**Text segment**
>>>>>
As mentioned before, I’m not a fan of using advanced analytic techniques for the sake of intellectual pursuits.
I’m a HUGE fan of asking good questions, framing analysis well, knowing data well, quickly arriving at actionable insights.
A trained data scientist’s toolbox has many statistical techniques, each of which has strengths and weaknesses. A health analytics professional should choose the method/s that best fits a specific analysis.
Over the past decade, I have found Decision Trees to be one of the most useful statistical techniques in my work.
What do Decision Tree algorithms do?
Very simply put, decision tree algorithms use the feature vectors (data labels) to split the dataset you have along one target variable (output measure). It will do so starting with the feature that creates the biggest difference among the resulting branches. It will then go down each branch and further splits the data points in that branch.
For example, we have a dataset of 40 patients with feature vectors containing weight, height, prior diseases, and a target variable of whether a patient has backpain. In the example, the initial split was less than or greater than or equal to 5ft of height. The algorithm will further split each side of 5ft using other feature vectors.
Simple to set up
Decision trees are relatively easy to set up and execute as they do not require a lot of user input.
You can specify whether you want 2 or more splits at each branch. And you can also specify how the smallest branch size to do further splits. Just like a gardener prune real trees of undesired branches, you can prune a decision tree of undesired branches. Most statistical software packages allow you to prune branch splits that do not make enough of a difference to the resulting branches.
I will post an actual example of how to run decision trees in the future. Please subscribe so you don’t miss out.
Speed of execution
Decision Trees is a fast algorithm. A 20 layer deep tree built on 100,000 data points with 40 features took less than a minute!
The theoretical underpinning and arithmetic involved are relatively simple. Decision Trees produce quickly a model that does not require assumptions of statistical property (like assuming the dataset is from a Gaussian/Normal distribution). It does not require sampling of datasets or iterations through feature sets as Random Forest does (I’ll write about Random Forest in future posts).
The tree splitting is done at each branch independently, which is very well suited to parallel computing, utilizing multiple processors/threads, which speeds up the run time significantly as compared to serial processing. Given the amount of data often available for analysis these days, this is empowering.
<<<<<
**Dataset records**
>>>>>
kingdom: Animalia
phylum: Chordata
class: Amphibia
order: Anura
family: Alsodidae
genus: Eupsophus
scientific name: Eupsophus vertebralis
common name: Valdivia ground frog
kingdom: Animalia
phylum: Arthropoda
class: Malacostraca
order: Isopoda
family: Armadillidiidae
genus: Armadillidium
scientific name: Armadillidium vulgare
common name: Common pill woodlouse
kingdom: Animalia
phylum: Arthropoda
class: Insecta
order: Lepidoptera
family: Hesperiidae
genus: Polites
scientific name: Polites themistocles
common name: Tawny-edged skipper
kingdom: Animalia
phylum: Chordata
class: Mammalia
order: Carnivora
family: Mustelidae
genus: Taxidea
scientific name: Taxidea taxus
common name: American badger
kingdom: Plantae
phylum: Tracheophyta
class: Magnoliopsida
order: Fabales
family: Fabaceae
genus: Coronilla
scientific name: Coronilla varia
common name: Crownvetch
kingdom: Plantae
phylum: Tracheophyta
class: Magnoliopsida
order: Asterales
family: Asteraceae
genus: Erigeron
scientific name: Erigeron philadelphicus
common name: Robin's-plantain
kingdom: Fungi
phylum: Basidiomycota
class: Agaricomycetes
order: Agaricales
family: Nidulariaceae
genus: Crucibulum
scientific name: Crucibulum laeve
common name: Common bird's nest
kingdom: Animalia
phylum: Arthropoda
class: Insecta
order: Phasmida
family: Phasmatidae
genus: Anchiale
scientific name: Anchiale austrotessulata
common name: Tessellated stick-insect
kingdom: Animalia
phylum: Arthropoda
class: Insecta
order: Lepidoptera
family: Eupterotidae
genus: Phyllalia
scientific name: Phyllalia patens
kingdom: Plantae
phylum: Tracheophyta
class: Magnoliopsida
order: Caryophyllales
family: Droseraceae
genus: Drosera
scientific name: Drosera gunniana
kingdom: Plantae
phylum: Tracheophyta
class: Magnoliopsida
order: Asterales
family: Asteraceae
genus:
<<<<<
**Questions on the material**
(a) Decide whether each statement agrees with the text on decision trees, and answer yes or no, quoting the text's deciding words: (i) The example dataset covers 40 patients. (ii) Decision trees need the data to be assumed to follow a Gaussian distribution. (iii) The 20 layer deep tree took more than an hour to build.
(b) Carry the text on decision trees forward, starting after its final sentence.

**Answers for each item**
(a)
(i) Yes: "we have a dataset of 40 patients"
(ii) No: "does not require assumptions of statistical property (like assuming the dataset is from a Gaussian/Normal distribution)"
(iii) No: "took less than a minute!"

(b)
Because of this speed of execution, I often just build a decision tree with minimal input and then refine the modeling based on the observations from the initial tree built. I may decide further feature engineering is needed (e.g. reformatting existing patient attributes, add other attributes), or that the tree needs fewer levels or branches. I found that this iterative analysis approach efficient.
Clear logic / explanation
The decision tree branches very clearly show the sequence of explanatory variables that it used to arrive at a particular branch or patient cohort. This makes interpreting and explaining the model possible and relatively easy.
The need to understand the predictive model is a key distinction between healthcare predictive analytics and most other industries.
For example, if you want to increase sales through product recommendations for an online retailer, how the algorithm identifies the products a customer will most likely buy next is not as important as the algorithm working really fast and get customers to buy next.
The insights found through healthcare analytics often require medical professionals to implement. The complex nature of medicine, that lives are at stake and the potential for litigation means the logic behind the predictive modeling insights need to be clearly identifiable and understandable.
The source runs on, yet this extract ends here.